Pity the siblings of pop royalty. Solange's publicists tiptoe coyly around the B-word, but the 22-year-old still acknowledges on album opener 'God Given Name' that, yes, she has a famous sister (Beyonce) and no, she doesn't like comparisons. The more esoteric fringes of this, her second record, force the point; big sis may never have sampled Scottish electronic recluses Boards of Canada but Solange's bid for ambient kudos ('This Bird') is slight. Much better are the Sixties girl group-inspired moments where Solange displays a breezy charm that is all her own.
Ally Carnwath

The Peth
The Golden Mile (Strangetown Records Inc) £11.99

Whatever the Peth is for Rhys Ifans, it's not a vanity project. The actor fronts this new Cardiff-based band but manages to keep a pretty low profile. At the controls is Super Furry Animals drummer Dafydd Ieuan, who has written 10 unremarkable rock songs with a psychedelic overlay. Ifans contributed some lyrics but most of his vocals are drowned out in a sea of effects. Snippets rise to the surface: 'Last Man Standing' celebrates a hedonistic past; 'Stonefinger' laments a heart broken - perhaps by Ifans's ex, Sienna Miller. 'Let's Go Fucking Mental' is mindless chant-along fun, but the rest stimulates little interest.
Killian Fox

The Automatic
This Is a Fix (B-Unique) £12.99

Having traded wacky keyboardist Alex Pennie for Paul Mullen from Yourcodenameis:milo, the Wales-based foursome who had a monster hit with Monster , turn to album two.
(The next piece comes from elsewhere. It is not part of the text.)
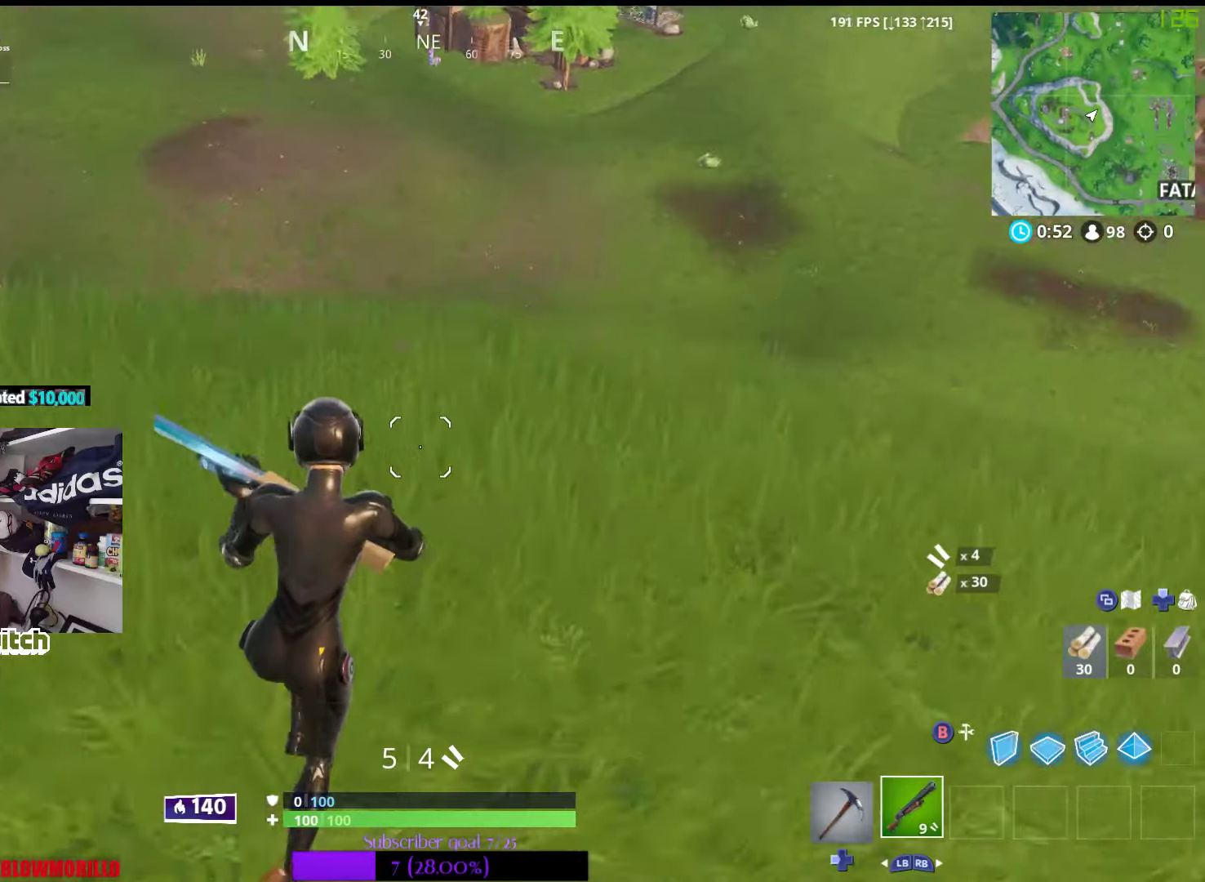
{"buttons": [], "left_stick": "up", "right_stick": "center", "events": [[50, "right_stick", "center"]]}
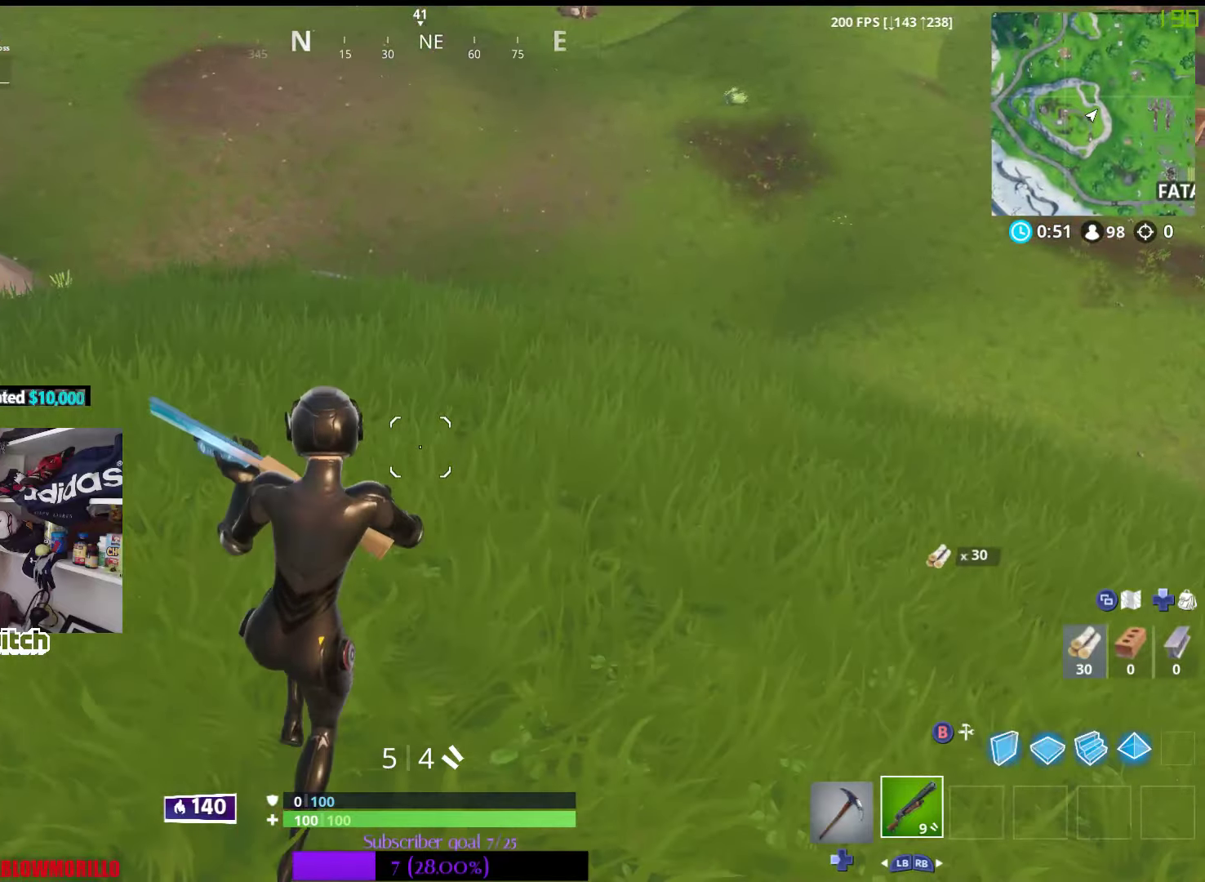
{"buttons": [], "left_stick": "up", "right_stick": "center", "events": []}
The Mullen-penned opener 'Magazines', all jagged bass and pumped up indie-pop vocals, suggests he was a wise addition, while the shiny guitar spangle and shouty chorus chant of first single 'Steve McQueen' is another success. Yet much of this album flabs out into overblown Eighties stodge. It's a shame this misguided romance with stadium pomp overshadows the light-hearted pop rock the Automatic do so well.
Katie Toms

Various
Rough Guide to the Klezmer Revolution (World Music Network) £8.99

Once the epitome of Jewish old fogeydom, Klezmer now rallies dissident voices. With New York as the major spawning ground and the Klezmatics as pioneers, its clarinets, accordions and violins have tangled with reggae, jazz and hip-hop, while fun-poking Yiddish cabaret has been redeployed to turn ancient marriage songs into gay anthems. This compilation samples the scene nicely. There's plenty of uptempo oompah, in which London's Oi Va Voi do a nice line, lyrical jazz piano from Marilyn Lerner, and some stonking dub from the Amsterdam Klezmer Band.
Neil Spencer

Ken Peplowski & Jesper Thilo
Happy Together (Nagel-Heyer) £13.99

Rarely has an album been more aptly titled. Peplowski (American) and Thilo (Danish) both play tenor saxophone and clarinet, so this could be the set-up for a duel. But they are clearly having so much fun on this live session, recorded in Hamburg last year, that the atmosphere is charged with good feelings. With classic swing out of favour in the US, Europe has become its new home and you are much more likely to encounter music of this quality in London or Hamburg than in New York. The accompanying trio, led by pianist Thilo Wagner, is more than equal to the task.